“La niña / el niño es un animal, un desechable, blanco ideal para el desprecio, los golpes, la rabia. Le faltan palabras para decir la violencia y, así, no la comprende. Pobre, dependiente, inocuo, gris, no tiene puntos de comparación. Encima internaliza la vergüenza, de modo que cada día se siente más responsable de lo que le pasa. Por eso puedes afanar tu ira sobre su espalda hasta machacarle la columna, como quien hace trizas un paquete viejo de galletas Ritz”. Con esta brutalidad, desde esta infamia actúan 23 millones de adultos mexicanos. Según el Gobierno, de los 38 millones de menores en el país, casi 60 por ciento sufre violencia en casa. Y el escenario mundial no es mejor. Pregunto: ¿qué dice el arte sobre tal aberración?
“Me acordaba de cuando mi mamá me quiso ahogar. Ella dice que no pero yo sé que sí, si no estoy pendeja. Me acuerdo clarito que puso el agua caliente en la tina y me dijo que me metiera, luego hizo como que jugábamos y en una de esas me resbalé y me caí dentro del agua y ella puso su mano en mi cabeza para que yo no pudiera salir […] grité y empecé a llorar, pero ella en vez de decir algo, se puso a reír”, narra Brenda Navarro en la novela Casas vacías.

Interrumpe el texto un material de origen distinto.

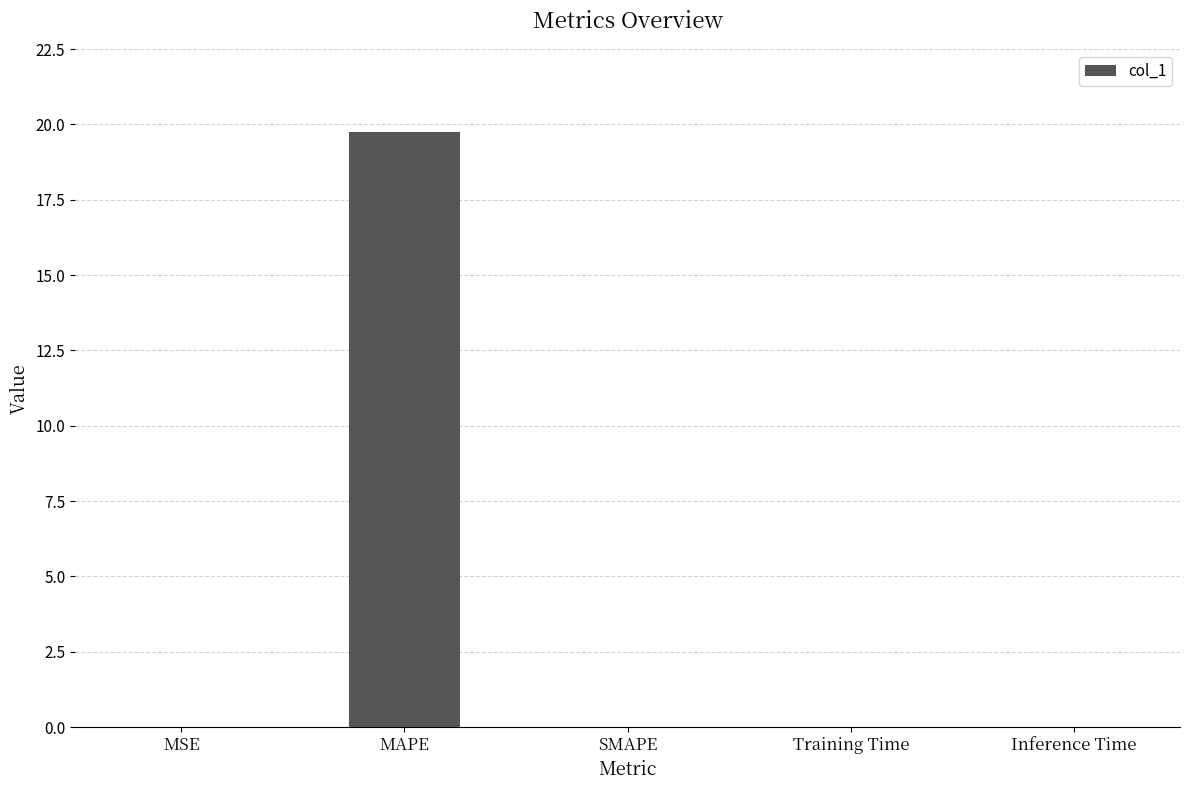

Is it true that the value at MAPE is 11.9?

False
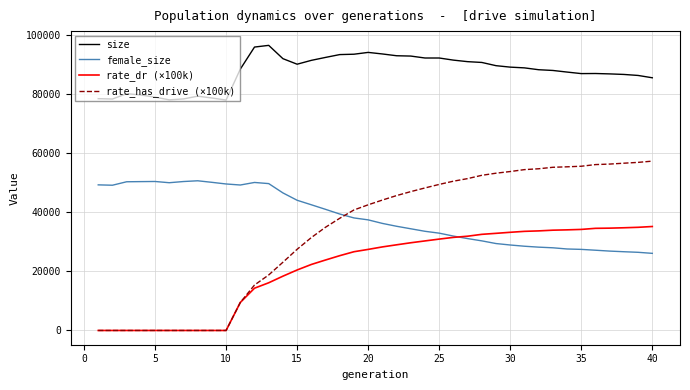

True or false: size and rate_has_drive (×100k) intersect in this chart.

False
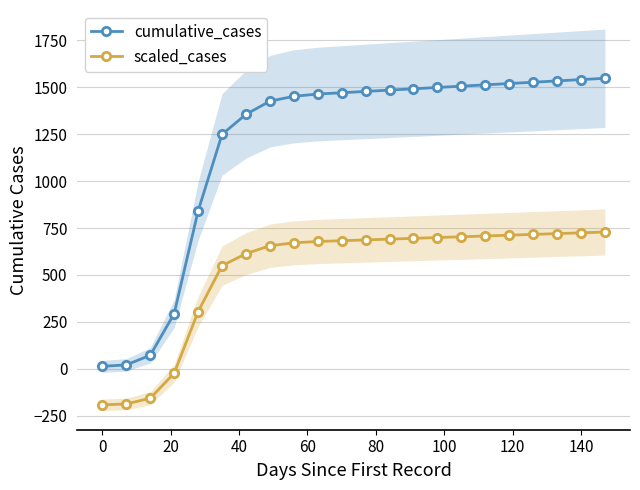

True or false: scaled_cases and cumulative_cases intersect in this chart.

False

Un huracán azota sus nueve años: la familia acaba de intercambiarla por cervezas. Su nuevo marido rebasa los cincuenta. En Niñas vendidas, la artista plástica Eugenia Marcos cuenta una de las miles de historias en México. En el mundo suman 650 millones de niñas-esposas.
Pregunto: ¿se puede torturar a un menor sin consecuencias? Claro.

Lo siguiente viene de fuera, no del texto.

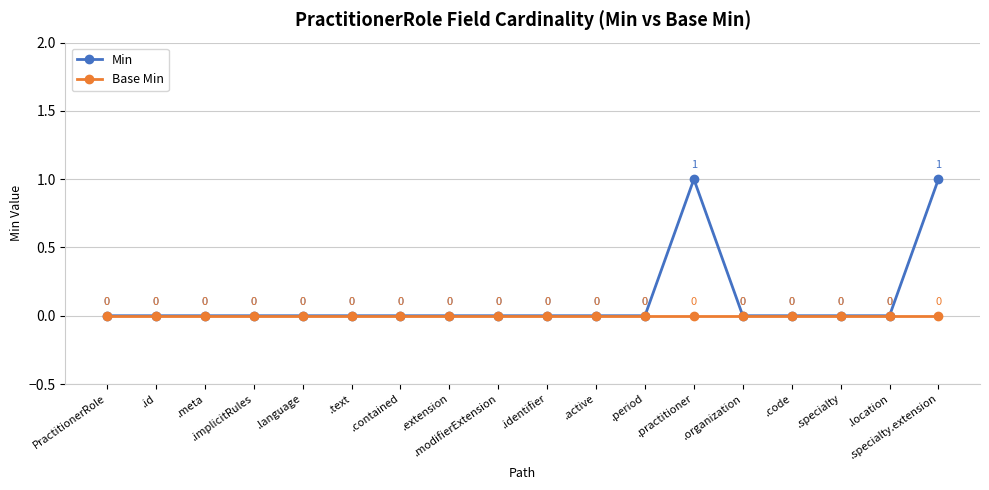

True or false: Min has more than 2 points higher than both neighbors.

False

“Llévate a esa criatura antes de que me la cobre con ella… Si no, con quién, es el chance que me da la naturaleza, cobrarme con ella las jugadas del destino”, señala la madre en la cinta Las razones del corazón, con guion de Paz Alicia Garciadiego.
Pregunto: ¿cómo se cumple la modesta tarea de vivir, si a los once años el tío te viola y embaraza?

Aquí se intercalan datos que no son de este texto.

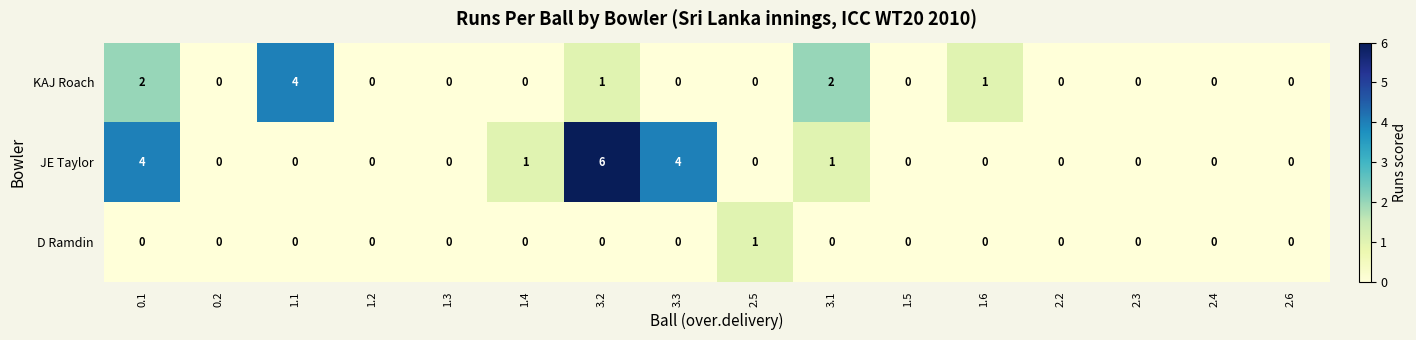

Rank the series by their average value, from highest to lowest.

JE Taylor, KAJ Roach, D Ramdin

“Por favor, no te mueras. En serio, papá, no te vayas. No me dejes sola [...] Te perdono pero no me abandones. Te perdono todo. Te lo juro. Ya no siento rencor […] Te perdono por no alzar la voz, por no defenderme a capa y espada cada vez que lo necesité. Mucho más te perdono por no haber tenido los huevos de mirarlo a los ojos y decirle que conmigo no se juega, que a tu hija no la toca nadie. Sí, como escuchaste: nadie se la coge si ella no quiere. Pero no, en serio, no. Todavía no te vayas. No me sueltes otra vez”, escribe Belén López Peiró en la novela testimonial Por qué volvías cada verano.
Pregunto: ¿cuánto importa un cuerpo breve sobre la tierra, enmoscado, resbaloso? Nada, hoy no importa.